Earlier this summer, when Arkansas coach Bret Bielema and Alabama coach Nick Saban were on a crusade to enact a 10-second rule that would essentially slow down hurry-up offenses, Arizona coach Rich Rodriguez became annoyed.
He made remarks knocking the rule, sent out snide tweets and even helped his video department produce an incredibly witty video based off the movie “Speed.”
See, Rodriguez is the coach of one of the fastest offenses in college football at 83.23 plays per game, which ranked seventh in the country. And during Pac-12 media day on Wednesday, he continued to take jabs at those who wanted to slow him down.
“Oh, hell, it's all personal agenda,” Rodriguez said when asked about the attempted rule change. “Why try to defend it when you can just change the rules? I don't blame them. I would do it too. I don't want to have to teach our guys how to substitute fast, let's just change the rules. That's all it is.”
One of the biggest arguments for the rule change — an argument both Saban and Bielema continued to make during SEC media opportunities in the past week — was player safety. Because offenses were moving so quickly, it didn’t give a fatigued defensive player enough time to substitute and ultimately led to more injuries. However, no one pushing the rule could come up with data to support the greater injury theory.
“I don't see any guys that are running the fast no-huddle saying we have a problem with injuries and pace of play,” Rodriguez said. “If it was, as a coach, if you have true concern with your players, which we all do, if you thought that was an issue, you'd change your system. I think it's just the opposite.
“I think there is a concerted effort by every coach in America to try to make things easier. Hell, I don't blame the coaches for doing it, but good luck trying to find data on that.”

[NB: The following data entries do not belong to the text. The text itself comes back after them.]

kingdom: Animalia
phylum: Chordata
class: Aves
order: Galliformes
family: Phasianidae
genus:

But Rodriguez did show a little sympathy for defensive coordinators who have to face offenses that seem to be more potent by the year. His Wildcats gave up 401.1 yards and 24.2 points per game, which was quite good considering seven of the nation’s top 40 fastest offenses last year happened to be in the Pac-12.
“It's harder to be a defensive coordinator now than it's ever been in the history of the game,” Rodriguez said. “Now because of the schemes, well, because of frankly the talent of the skill players now is keeping preaching. All this stuff, kids playing football year around and all that, all that's done has increased the talent level of the skilled players coming out of high school, so it makes it harder to coach defense. That's why I still play with the offense.”